De rechtbank heeft het beroep van appellante tegen deze afwijzing ongegrond verklaard. In hoger beroep heeft appellante zich tegen deze uitspraak gekeerd, maar de Raad oordeelde dat de grondslag voor de afwijzing niet ontleend kan worden aan artikel 16 van de PW, maar aan artikel 49, sub b van de PW. De Raad concludeerde dat er geen zeer dringende redenen waren voor het verlenen van bijzondere bijstand, aangezien er ten tijde van de aanvraag geen acute noodsituatie was. De Raad heeft ook overwogen dat de weigering van het dagelijks bestuur niet in strijd was met artikel 8 van het Europees Verdrag voor de Rechten van de Mens (EVRM), omdat de normale ontwikkeling van het privéleven van appellante niet werd belemmerd.
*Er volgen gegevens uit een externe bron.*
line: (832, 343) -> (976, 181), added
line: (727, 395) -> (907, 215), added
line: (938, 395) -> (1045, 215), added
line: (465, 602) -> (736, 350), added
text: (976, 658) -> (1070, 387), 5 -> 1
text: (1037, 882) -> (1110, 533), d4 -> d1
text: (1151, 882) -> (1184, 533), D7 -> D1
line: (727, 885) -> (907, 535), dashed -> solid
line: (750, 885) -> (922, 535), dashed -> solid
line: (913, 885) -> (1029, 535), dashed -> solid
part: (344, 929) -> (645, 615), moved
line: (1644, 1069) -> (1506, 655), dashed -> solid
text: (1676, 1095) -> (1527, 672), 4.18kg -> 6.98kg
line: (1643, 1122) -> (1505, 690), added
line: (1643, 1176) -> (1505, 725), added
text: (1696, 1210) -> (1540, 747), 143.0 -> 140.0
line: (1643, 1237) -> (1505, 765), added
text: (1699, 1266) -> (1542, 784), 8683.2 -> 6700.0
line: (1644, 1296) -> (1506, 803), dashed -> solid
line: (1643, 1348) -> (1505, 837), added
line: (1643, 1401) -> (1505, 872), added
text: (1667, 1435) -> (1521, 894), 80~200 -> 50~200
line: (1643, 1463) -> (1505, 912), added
Uiteindelijk bevestigde de Centrale Raad van Beroep de eerdere uitspraak van de rechtbank, met verbetering van gronden, en oordeelde dat het hoger beroep niet slaagde. De uitspraak werd gedaan door een meervoudige kamer, met P.W. van Straalen als voorzitter, en de leden E.C.R. Schut en R.P.Th. Elshoff, in tegenwoordigheid van griffier J. Tuit.